Samira Dowlatshah,a, b, Frederik André Hansen,a, Stig Pedersen-Bjergaard,a, c, Roger Trones,b, Olav
Bøyum,d,
Albena
Mihailovad
a Department of Pharmacy, University of Oslo, 0316 Oslo, Norway; Department of Pharmacy
b Extraction Technologies Norway, Verkstedveien 29, 1424 Ski, Norway
c Faculty of Health and Medical Sciences, University of Copenhagen, Universitetsparken 2, 2100 Copenhagen,
Denmark
d The Norwegian Medical Products Agency, Oslo, Norway
Email: samira.dowlatshah@farmasi.uio.no
Nitrosamines are classified as Class 1 impurities under the ICH M7 (R1) guideline due to their high mutagenic and carcinogenic potency, and their presence in pharmaceutical products has become a major public health concern following their detection in several widely used medicines. Stringent acceptable intake limits established by regulatory authorities such as the FDA and EMA necessitate highly sensitive and selective analytical methods for trace-level determination of nitrosamines. Liquid chromatography–mass spectrometry (LC–MS) is the preferred analytical technique; however, direct analysis of pharmaceutical formulations is challenged by severe matrix effects arising from high concentrations of active pharmaceutical ingredients (APIs) and excipients, which can lead to ion suppression, compromised quantitative accuracy, and contamination of analytical systems. Consequently, efficient sample preparation is essential.

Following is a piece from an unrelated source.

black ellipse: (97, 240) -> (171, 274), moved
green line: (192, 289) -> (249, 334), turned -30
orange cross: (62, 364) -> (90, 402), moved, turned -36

This study investigates the applicability of liquid membrane extraction (LME) as a selective sample preparation technique for the determination of nitrosamine impurities in pharmaceutical tablets prior to LC–MS analysis. LME employs a supported liquid membrane that acts as both a physical and chemical barrier, enabling effective separation of trace-level nitrosamines from highly concentrated APIs. A commercially available ETN EME device was operated as an LME system using an applied potential of 1 V to ensure controlled mass transfer across the membrane. The extraction approach was evaluated for small-molecule nitrosamines in metformin and candesartan tablet formulations, and the selectivity between an active pharmaceutical ingredient and its corresponding nitrosamine drug substance-related impurity was assessed using mirabegron as a model compound. The developed LME–LC–MS methodology demonstrates the potential of membrane-based extraction for efficient matrix clean-up and reliable determination of nitrosamines in pharmaceutical products.